- **AIM**
In the GPU primer below, list each thing the individual rabbit is said to lack or be unable to do.

- **PASSAGE**
_ _ _

Why GPUs? A Primer on the Hardware That Makes AI Possible

Author: Darrell Thomas Published: 2026 Type: Original primer — redshed.ai

The Big Idea

Every neural network, from a 7B model running on your desktop to a 671B model training on 2,048 GPUs in a Chinese data center, ultimately reduces to the same operation: multiply a lot of numbers together and add them up. This operation — matrix multiplication — is embarrassingly parallel. Every element of the output matrix can be computed independently. A CPU, designed to run a single complex thread of logic very fast, is architecturally the wrong tool for this job. A GPU, designed to run thousands of simple threads simultaneously, is architecturally the right one. That’s the entire argument. Everything else is detail.

Here’s the analogy I use: imagine you need to mow your lawn. A CPU is a person with the best riding mower money can buy — fast, precise, and sophisticated. It starts in one corner and mows row by row, line by line, beautifully straight. It’s very good at what it does. But it’s one mower.

A GPU takes a different approach. It requires some setup time — you have to draw a grid on your lawn and assign positions. But then you release a thousand rabbits, each one positioned on its own square of the grid, and they all chomp their square of grass at the same time. One coordinated bite and the entire lawn is done. The individual rabbit is far less sophisticated than the riding mower. It can’t navigate, it can’t handle obstacles, it doesn’t have a cup holder. But the lawn doesn’t need any of that. The lawn just needs a thousand patches of grass eaten simultaneously. And that is matrix multiplication.

_ _ _

- **DATASET CONTENT**
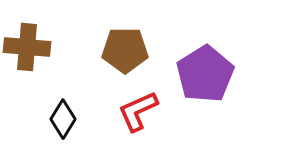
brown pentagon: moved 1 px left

_ _ _

- **RIGHT ANSWER**
- It can't navigate.
- It can't handle obstacles.
- It doesn't have a cup holder.